千艸の小部屋

四季折々の自然、生活の思いを、時には詩や創作を織り交ぜながら綴りたい。

ままのにおい

2011年08月02日 | 日記

     
ままのにおい
いいにおい
ままのにおい だいすき
せかいじゅうで いちばん
だいすき ままのにおい

うしろあしを ぎゅっぎゅっぎゅっ
おはなを くんくんくん

ままのにおいって そんなにいいの?
せかいじゅうで いちばん?
ままって そんなにいいにおいしているかな?

せかいじゅうで いちばん
だいすき ままのにおい

うしろあしを ぎゅっぎゅぎゅっ はがいじめ
おはなをくんくんくん まるでわんちゃんみたい


 長女三歳。
 台所で洗い物をしていた私の足に、ぎゅぎゅっと身体を押しつけて来た。
 何しているの?
 ままのにおいをかいでいるの。
 ままのにおい、いいにおいだね。
 Mちゃん、ままのにおいがだいすき。
 せかいじゅうでいちばんだいすき。

 人なつっこい子どもで、ませた言葉を口にするようになって、周囲を笑わせることも得意だったが、一歳違いの妹に母親の愛情をとられているような寂しさがあったのだと思う。
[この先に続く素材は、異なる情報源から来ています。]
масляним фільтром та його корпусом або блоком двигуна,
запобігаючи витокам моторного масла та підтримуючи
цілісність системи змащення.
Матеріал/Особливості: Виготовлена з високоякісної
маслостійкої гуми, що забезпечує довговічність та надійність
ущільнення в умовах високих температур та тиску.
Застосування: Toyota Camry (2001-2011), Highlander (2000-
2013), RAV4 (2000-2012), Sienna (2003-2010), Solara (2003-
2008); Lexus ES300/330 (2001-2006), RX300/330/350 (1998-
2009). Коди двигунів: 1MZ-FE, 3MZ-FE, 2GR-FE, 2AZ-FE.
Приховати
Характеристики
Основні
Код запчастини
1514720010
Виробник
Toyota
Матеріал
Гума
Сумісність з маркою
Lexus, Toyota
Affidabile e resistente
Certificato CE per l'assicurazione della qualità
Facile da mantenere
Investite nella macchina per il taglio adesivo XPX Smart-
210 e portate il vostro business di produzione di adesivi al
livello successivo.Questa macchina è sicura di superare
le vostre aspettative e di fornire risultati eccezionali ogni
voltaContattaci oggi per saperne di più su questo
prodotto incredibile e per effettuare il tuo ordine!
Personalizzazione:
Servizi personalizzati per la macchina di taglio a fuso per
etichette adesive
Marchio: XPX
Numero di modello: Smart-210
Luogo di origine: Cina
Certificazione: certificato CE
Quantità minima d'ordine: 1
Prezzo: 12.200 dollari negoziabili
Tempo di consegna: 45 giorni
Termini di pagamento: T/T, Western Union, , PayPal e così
甘えたいのに甘えられない。その気持ちが一挙に出たようだ。
 私も長女の立場だった。
 娘の心の内が分かって、ハッとした一瞬だった。
 ママはMちゃんに羽交い締めされたら何にもできないよ。もう少しで終わるからちょっとだけ待っていてね。感情の糸が切れたように、しがみついたままの娘、仕方がないので、そのまま作業を続けた。
 いつもお利口さんなのに、どうしたの?腰をかがめて娘を抱きしめてあげた。
 うれしそうな笑顔になった。そうか、そうか、下の娘と同じように、言葉ではない愛情表現がほしかったのだ。
 その後も何度か、私のにおいを嗅ぎにきた。横からだったり、前からだったり。したいようにさせていたが、保育所や近所の友だちとの遊びが楽しくなって赤ちゃん返りのような行動は遠のいていった。

 その娘が、子どもたちを連れて里帰りした。
 第二のふるさとと言うべき湯沢に一泊、我が家に一泊して車で帰って行った。
 小一と五歳の孫に、帰らないでここにいようよ、と言ったが首を横に振った。
 母親も仕事を持っているので、向こうのご両親が孫のめんどうを見ている。
 水泳教室に通う孫は、二ヶ月の間に五㎝も身長が伸び、利発な男の子らしい成長ぶり。
 昨日の何時間か、その孫と留守番をした。ばあば、ばあばと、私の用が済むのが待ちきれない。
 DVDを観ている孫のそばに座り、投げ出していた足を膝の上に乗せてあげたら、ニコニコと笑顔になった。

 幼い頃の娘を思い出した、母の私があった。

 ノカンゾウ(ユリ科)




 朝の田園風景。




 山のこちら側も、向こう側も、この豪雨で被害が出ている。
 あちこちの山、それも、小さな沢にあふれた鉄砲水のような水害も数知れないと聞く。

 災害に遭われた皆様に心からお見舞い申し上げます。